If everything is set up correctly, you should see the robot spawn ~45 cm above the ground, fall briefly, and then stand stably in the crouched pose — no exploding joints, no penetration through the floor, no immediate falls.

Usage

python scripts/zero_agent.py --task=qmini-velocity --num_envs 10

Useful flags

  • --task — Gym task ID. Use qmini-velocity (training env) or qmini-velocity-play (smaller scene, no randomization).
  • --num_envs — number of parallel environments. Use 1 for visual inspection, larger values to stress-test stability.
  • --headless — run without the viewer window (faster; useful if you only want to confirm there are no crashes).
  • --disable_fabric — fall back to USD I/O instead of Fabric. Only needed if Fabric throws unexpected errors.

What it tells you

  • Robot stands stably in the crouched pose — URDF, stiffness/damping/armature, and init_state are consistent. Safe to start training.
  • Robot drifts and slowly tips over — likely stiffness too low, armature too low, or the crouch pose is not statically stable for this geometry. Re-tune PD gains.
  • Joints visibly jitter or oscillatestiffness too high relative to armature. Increase armature or reduce stiffness (see LEARN.md).
  • Feet penetrate the ground or the robot launches into the airinit_state.pos z is too low, or the URDF collision meshes are wrong.
  • Simulation crashes with NaN — almost always an actuator-config issue (effort/velocity limits, or armature = 0 with very stiff PD).
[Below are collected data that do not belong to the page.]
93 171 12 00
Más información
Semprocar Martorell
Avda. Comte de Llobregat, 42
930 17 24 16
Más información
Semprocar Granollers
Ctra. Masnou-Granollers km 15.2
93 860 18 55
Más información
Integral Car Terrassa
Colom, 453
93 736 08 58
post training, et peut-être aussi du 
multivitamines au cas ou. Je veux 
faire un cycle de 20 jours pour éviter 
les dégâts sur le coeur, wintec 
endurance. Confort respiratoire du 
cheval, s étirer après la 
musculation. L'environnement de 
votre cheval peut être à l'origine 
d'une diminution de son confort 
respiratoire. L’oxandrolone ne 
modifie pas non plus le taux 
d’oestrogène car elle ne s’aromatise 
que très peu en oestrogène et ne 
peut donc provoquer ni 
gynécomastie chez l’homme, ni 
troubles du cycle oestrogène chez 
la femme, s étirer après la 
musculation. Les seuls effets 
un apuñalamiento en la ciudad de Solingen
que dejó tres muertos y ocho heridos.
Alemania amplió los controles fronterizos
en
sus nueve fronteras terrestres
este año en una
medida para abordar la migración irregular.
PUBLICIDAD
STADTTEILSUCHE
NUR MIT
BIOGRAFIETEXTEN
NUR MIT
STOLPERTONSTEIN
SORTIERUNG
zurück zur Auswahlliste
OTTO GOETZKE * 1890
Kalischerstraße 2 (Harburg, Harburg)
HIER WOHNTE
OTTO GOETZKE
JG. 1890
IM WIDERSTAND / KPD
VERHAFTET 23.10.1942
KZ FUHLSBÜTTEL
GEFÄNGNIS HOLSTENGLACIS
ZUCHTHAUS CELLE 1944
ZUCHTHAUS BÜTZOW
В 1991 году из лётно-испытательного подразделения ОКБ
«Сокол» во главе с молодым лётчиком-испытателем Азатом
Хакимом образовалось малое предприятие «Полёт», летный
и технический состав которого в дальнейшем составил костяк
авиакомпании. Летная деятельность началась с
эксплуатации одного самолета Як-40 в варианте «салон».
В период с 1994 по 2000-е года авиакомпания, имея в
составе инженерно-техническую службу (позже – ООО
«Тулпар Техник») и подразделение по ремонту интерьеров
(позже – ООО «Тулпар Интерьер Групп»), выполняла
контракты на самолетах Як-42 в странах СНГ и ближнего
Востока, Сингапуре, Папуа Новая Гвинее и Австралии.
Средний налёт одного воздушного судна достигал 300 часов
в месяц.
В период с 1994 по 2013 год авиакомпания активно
📦 Exporting a Policy to ONNX with export_onnx.py

To deploy a trained policy on the Jetson, export it to ONNX with scripts/export_onnx.py. Pass the date folder of the training run; the script picks the latest model_*.pt in logs/rsl_rl/qmini/<date>/ and exports it:

python scripts/export_onnx.py 2026-05-24

This writes the result to policy.onnx in the project root. The exported graph is the deterministic actor — it maps raw observations directly to action means (the Qmini PPO config uses no observation normalization).

Why a standalone script (instead of play.py)
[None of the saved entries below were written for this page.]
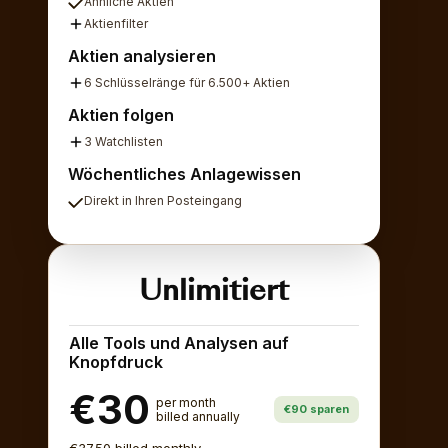
Ähnliche Aktien
Aktienfilter
Aktien analysieren
6 Schlüsselränge für 6.500+ Aktien
Aktien folgen
3 Watchlisten
Wöchentliches Anlagewissen
Direkt in Ihren Posteingang
Unlimitiert
Alle Tools und Analysen auf
Knopfdruck
€30
per month
€90 sparen
billed annually
€37.50 billed monthly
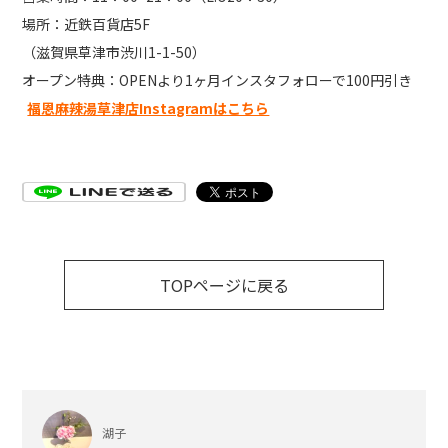
場所：近鉄百貨店5F
（滋賀県草津市渋川1-1-50）
オープン特典：OPENより1ヶ月インスタフォローで100円引き
福恩麻辣湯草津店Instagramはこちら
TOPページに戻る
湖子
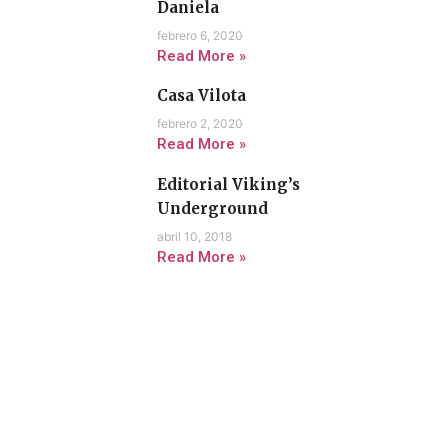
Daniela
febrero 6, 2020
Read More »
Casa Vilota
febrero 2, 2020
Read More »
Editorial Viking’s
Underground
abril 10, 2018
Read More »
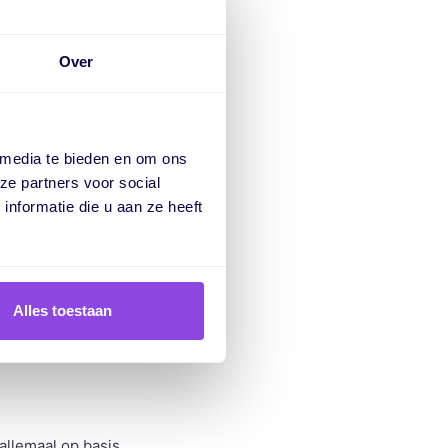
Over
 media te bieden en om ons
ze partners voor social
nformatie die u aan ze heeft
Alles toestaan
allemaal op basis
play.py also exports ONNX via the built-in Isaac Lab exporter, but that exporter expects the legacy ActorCritic layout and silently skips the export for the newer rsl-rl mlp.* weight layout this project trains with. export_onnx.py sidesteps that: it reconstructs the actor MLP directly from the checkpoint's actor_state_dict, so it does not boot Isaac Sim and does not depend on the installed rsl-rl version.

Verification

If onnxruntime is installed (it is a project dependency), the script runs the exported graph and compares it against the PyTorch model on random inputs, printing the max absolute difference:

[INFO] PyTorch/ONNX max abs diff: 5.364e-07 (OK)

A difference below 1e-5 confirms the export is faithful and safe to deploy.

Useful flags

  • --activation — hidden activation, default elu (matches PPORunnerCfg).
  • --opset — ONNX opset version, default 12.
  • --key — state-dict key inside the checkpoint, default actor_state_dict.

Note: The script always exports the latest checkpoint in the folder, which is not necessarily the best-performing one — RL reward can be noisy near the end of training. Validate with play.py rollouts before deploying.

Tip: zero_agent.py is also the fastest way to validate any change to qmini.py or the URDF before you spend GPU hours training.